Work to be completed »
Reproduce all lines of the items below, switching each "common name" to "vernacular name" and leaving everything else unchanged.

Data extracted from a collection

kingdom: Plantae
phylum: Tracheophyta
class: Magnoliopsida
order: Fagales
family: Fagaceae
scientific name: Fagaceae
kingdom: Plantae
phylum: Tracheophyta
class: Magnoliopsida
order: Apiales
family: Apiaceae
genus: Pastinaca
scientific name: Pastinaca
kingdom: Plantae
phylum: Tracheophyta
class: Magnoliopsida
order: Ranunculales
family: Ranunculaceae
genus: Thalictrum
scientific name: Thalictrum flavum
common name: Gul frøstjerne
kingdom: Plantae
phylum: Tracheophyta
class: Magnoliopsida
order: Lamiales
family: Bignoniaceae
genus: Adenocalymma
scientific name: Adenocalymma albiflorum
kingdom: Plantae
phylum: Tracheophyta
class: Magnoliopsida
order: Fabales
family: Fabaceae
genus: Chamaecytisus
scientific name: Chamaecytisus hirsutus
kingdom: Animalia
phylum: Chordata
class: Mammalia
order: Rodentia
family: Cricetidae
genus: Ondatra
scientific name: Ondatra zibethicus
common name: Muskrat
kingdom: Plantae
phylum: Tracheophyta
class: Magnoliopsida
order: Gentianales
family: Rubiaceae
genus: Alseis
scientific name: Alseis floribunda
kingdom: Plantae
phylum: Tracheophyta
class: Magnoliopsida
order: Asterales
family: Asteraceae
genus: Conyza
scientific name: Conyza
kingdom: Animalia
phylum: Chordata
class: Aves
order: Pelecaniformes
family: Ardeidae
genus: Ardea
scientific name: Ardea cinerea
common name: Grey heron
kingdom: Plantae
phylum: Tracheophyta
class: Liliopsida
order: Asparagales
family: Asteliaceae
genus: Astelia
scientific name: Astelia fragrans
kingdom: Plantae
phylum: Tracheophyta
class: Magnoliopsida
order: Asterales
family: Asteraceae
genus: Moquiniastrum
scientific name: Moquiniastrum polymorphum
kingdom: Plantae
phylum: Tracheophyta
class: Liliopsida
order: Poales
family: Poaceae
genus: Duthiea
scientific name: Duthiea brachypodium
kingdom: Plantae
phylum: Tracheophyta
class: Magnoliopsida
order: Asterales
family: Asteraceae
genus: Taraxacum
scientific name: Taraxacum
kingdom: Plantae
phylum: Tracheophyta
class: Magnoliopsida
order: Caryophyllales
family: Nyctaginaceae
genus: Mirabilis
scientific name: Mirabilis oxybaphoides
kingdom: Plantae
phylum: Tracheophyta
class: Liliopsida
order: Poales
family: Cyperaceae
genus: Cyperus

Response below »
kingdom: Plantae
phylum: Tracheophyta
class: Magnoliopsida
order: Fagales
family: Fagaceae
scientific name: Fagaceae
kingdom: Plantae
phylum: Tracheophyta
class: Magnoliopsida
order: Apiales
family: Apiaceae
genus: Pastinaca
scientific name: Pastinaca
kingdom: Plantae
phylum: Tracheophyta
class: Magnoliopsida
order: Ranunculales
family: Ranunculaceae
genus: Thalictrum
scientific name: Thalictrum flavum
vernacular name: Gul frøstjerne
kingdom: Plantae
phylum: Tracheophyta
class: Magnoliopsida
order: Lamiales
family: Bignoniaceae
genus: Adenocalymma
scientific name: Adenocalymma albiflorum
kingdom: Plantae
phylum: Tracheophyta
class: Magnoliopsida
order: Fabales
family: Fabaceae
genus: Chamaecytisus
scientific name: Chamaecytisus hirsutus
kingdom: Animalia
phylum: Chordata
class: Mammalia
order: Rodentia
family: Cricetidae
genus: Ondatra
scientific name: Ondatra zibethicus
vernacular name: Muskrat
kingdom: Plantae
phylum: Tracheophyta
class: Magnoliopsida
order: Gentianales
family: Rubiaceae
genus: Alseis
scientific name: Alseis floribunda
kingdom: Plantae
phylum: Tracheophyta
class: Magnoliopsida
order: Asterales
family: Asteraceae
genus: Conyza
scientific name: Conyza
kingdom: Animalia
phylum: Chordata
class: Aves
order: Pelecaniformes
family: Ardeidae
genus: Ardea
scientific name: Ardea cinerea
vernacular name: Grey heron
kingdom: Plantae
phylum: Tracheophyta
class: Liliopsida
order: Asparagales
family: Asteliaceae
genus: Astelia
scientific name: Astelia fragrans
kingdom: Plantae
phylum: Tracheophyta
class: Magnoliopsida
order: Asterales
family: Asteraceae
genus: Moquiniastrum
scientific name: Moquiniastrum polymorphum
kingdom: Plantae
phylum: Tracheophyta
class: Liliopsida
order: Poales
family: Poaceae
genus: Duthiea
scientific name: Duthiea brachypodium
kingdom: Plantae
phylum: Tracheophyta
class: Magnoliopsida
order: Asterales
family: Asteraceae
genus: Taraxacum
scientific name: Taraxacum
kingdom: Plantae
phylum: Tracheophyta
class: Magnoliopsida
order: Caryophyllales
family: Nyctaginaceae
genus: Mirabilis
scientific name: Mirabilis oxybaphoides
kingdom: Plantae
phylum: Tracheophyta
class: Liliopsida
order: Poales
family: Cyperaceae
genus: Cyperus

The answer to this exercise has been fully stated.